Training the Neural Network...
Epoch 0, Loss: 0.5025
Epoch 1000, Loss: 0.3922
Epoch 2000, Loss: 0.1850
Epoch 3000, Loss: 0.1094
Epoch 4000, Loss: 0.0796
Epoch 5000, Loss: 0.0639
Epoch 6000, Loss: 0.0542
Epoch 7000, Loss: 0.0475
Epoch 8000, Loss: 0.0426
Epoch 9000, Loss: 0.0388

Training complete!
Final Loss: 0.0358


## 5. Make Predictions (Test the network)

In [22]:
print("\nPredictions after training:")

# You can use the same forward propagation logic to test with new data
def predict(X_new):
    layer1_input_test = np.dot(X_new, weights_input_hidden) + bias_hidden
    layer1_output_test = sigmoid(layer1_input_test)

    layer2_input_test = np.dot(layer1_output_test, weights_hidden_output) + bias_output
    predicted_output_test = sigmoid(layer2_input_test)
    return predicted_output_test

# Test with our training data to see how well it learned
predictions = predict(X)
print("Input:\n", X)
print("Actual Output:\n", y)
print("Predicted Output (Raw):\n", predictions)
print("Predicted Output (Rounded):\n", np.round(predictions))

# You can also test with a single new input
new_input = np.array([[0, 1]])
new_prediction = predict(new_input)
print(f"\nPrediction for input {new_input}: {new_prediction[0][0]:.4f} (Rounded: {np.round(new_prediction)[0][0]})")



Predictions after training:
Input:
 [[0 0]
 [0 1]
 [1 0]
 [1 1]]
Actual Output:
 [[0]
 [1]
 [1]
 [0]]
Predicted Output (Raw):
 [[0.03]
 [0.96]
 [0.96]
 [0.04]]
Predicted Output (Rounded):
 [[0.]
 [1.]
 [1.]
 [0.]]

Prediction for input [[0 1]]: 0.9645 (Rounded: 1.0)


# Explanation of the Code:
1. **sigmoid(x) and sigmoid_derivative(x):**
- The sigmoid function squashes any input value between 0 and 1. This is useful for probabilities or when you need a smooth, differentiable activation.
- Its derivative is crucial for backpropagation, as it tells us the "slope" of the activation function at a given point, which helps determine how much to adjust the weights.
  
2. **Dataset (X and y):**
- X: Our input data, representing the four possible combinations for the XOR problem ([0,0], [0,1], [1,0], [1,1]).
- y: The corresponding desired output for each input (0 for [0,0], 1 for [0,1], 1 for [1,0], 0 for [1,1]).
  
3. **Network Parameters:**
- np.random.seed(1): Ensures that the random weight initialization is the same every time you run the code, making results reproducible.
- input_neurons, hidden_neurons, output_neurons: Define the architecture of our network.
- weights_input_hidden, bias_hidden, weights_hidden_output, bias_output: These are the learnable parameters. They are initialized randomly (weights) or to zeros (biases) to break symmetry and allow the network to learn different features. The 2 * np.random.random(...) - 1 initializes weights between -1 and 1.

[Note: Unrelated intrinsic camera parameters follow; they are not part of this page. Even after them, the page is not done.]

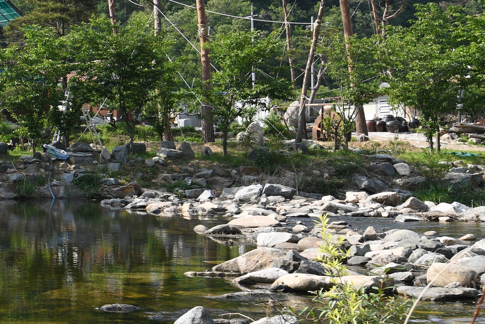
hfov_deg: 22.9
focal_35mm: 68
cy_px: 159
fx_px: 916
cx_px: -280
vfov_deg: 20.0
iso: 100
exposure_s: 1/640
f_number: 3.5
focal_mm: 15
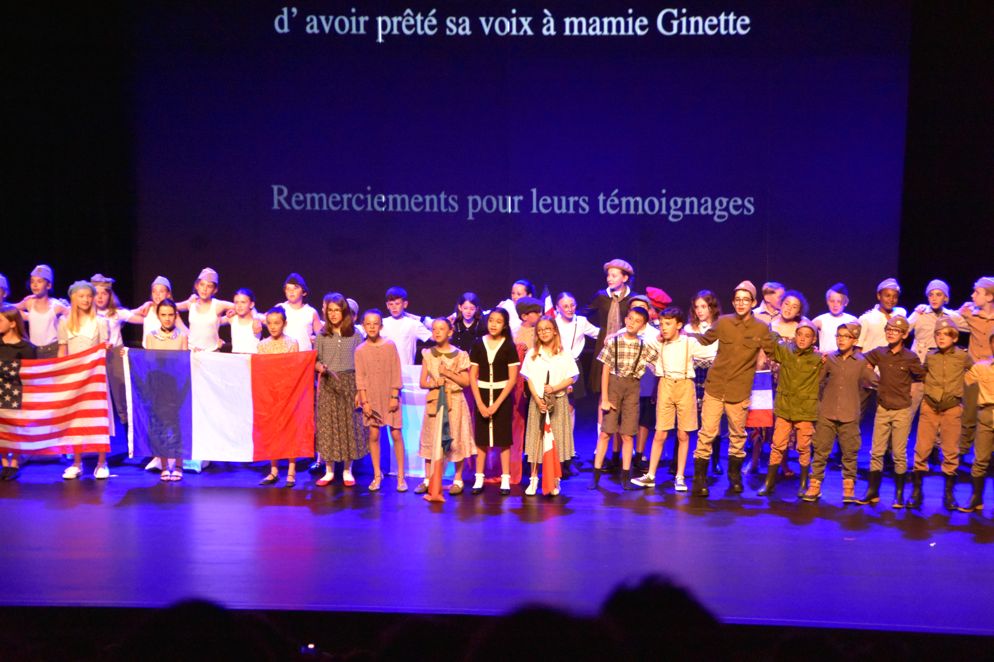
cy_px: 331
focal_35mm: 112
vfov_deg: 12.2
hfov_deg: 18.2
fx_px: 3106
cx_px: 497
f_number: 5
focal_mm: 75
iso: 10000
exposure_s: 1/60
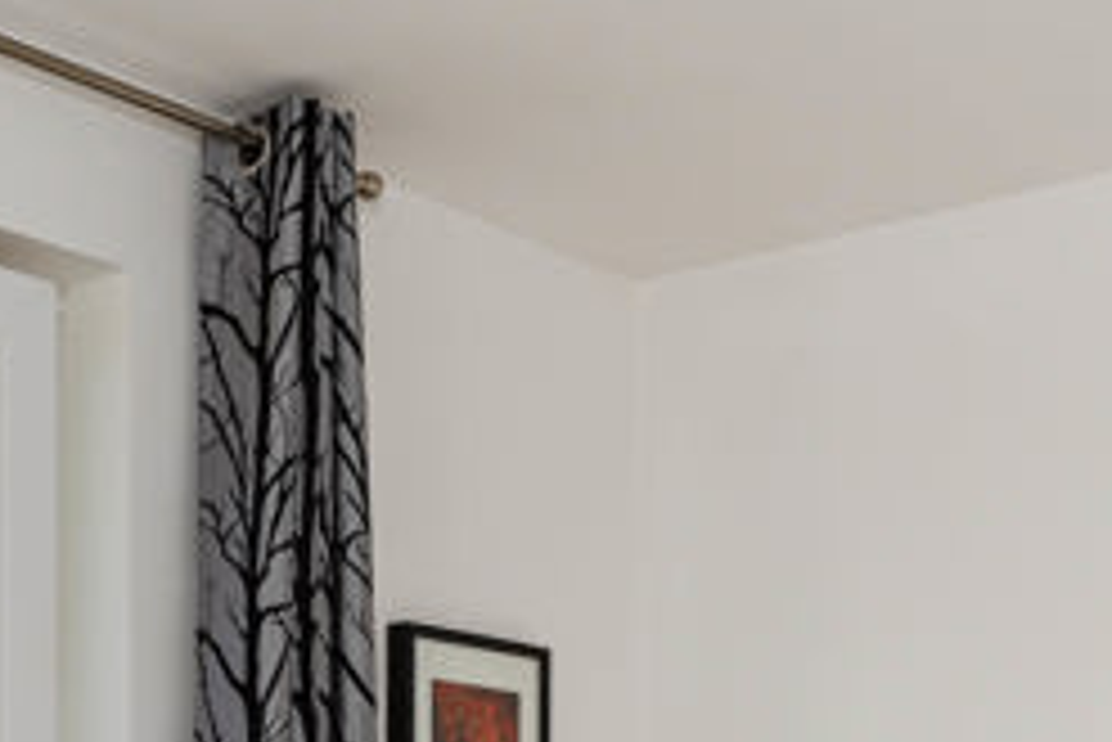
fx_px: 2102
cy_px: 958
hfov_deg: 28.0
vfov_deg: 18.7
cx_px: 14
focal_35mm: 68
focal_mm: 14
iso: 100
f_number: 7.1
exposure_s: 1/60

4. **Training Loop (for epoch in range(epochs)):**
- **epochs:** The number of times the entire dataset is passed forward and backward through the neural network. More epochs generally lead to better learning, but too many can lead to overfitting.
- **learning_rate:** Controls the step size during weight updates. A smaller learning rate means slower but potentially more stable learning. A larger learning rate can speed up training but might overshoot the optimal solution.
- **Forward Propagation:**
  - layer1_input: The weighted sum of inputs plus the bias for the hidden layer. This is Z = WX + B.
  - layer1_output: The result of applying the sigmoid activation function to layer1_input. This is A = sigmoid(Z).
  - The same process is repeated for the output layer.
- **Backpropagation:**
  - **output_error:** The difference between what the network should have predicted (y) and what it actually predicted (predicted_output). This is our primary error signal.
  - **output_delta:** This is the error scaled by the derivative of the output layer's activation function. This tells us how much to change the output layer's weights.
  - **hidden_error:** To calculate the error for the hidden layer, we backpropagate the output_delta through the weights_hidden_output. This tells us how much each hidden neuron contributed to the output error.
  - **hidden_delta:** Similar to output_delta, but for the hidden layer.
- **Update Weights and Biases:**
  - weights_hidden_output += ...: We update the weights by adding a fraction (learning_rate) of the dot product of the previous layer's output (which is the input to these weights) and the delta for the current layer.
  - bias_output += ...: Biases are updated by summing the delta values and multiplying by the learning rate. This effectively pushes the activation up or down.
  - The same update logic applies to weights_input_hidden and bias_hidden.

5. **Making Predictions:**
- After training, the predict function essentially performs forward propagation using the learned weights and biases on new input data.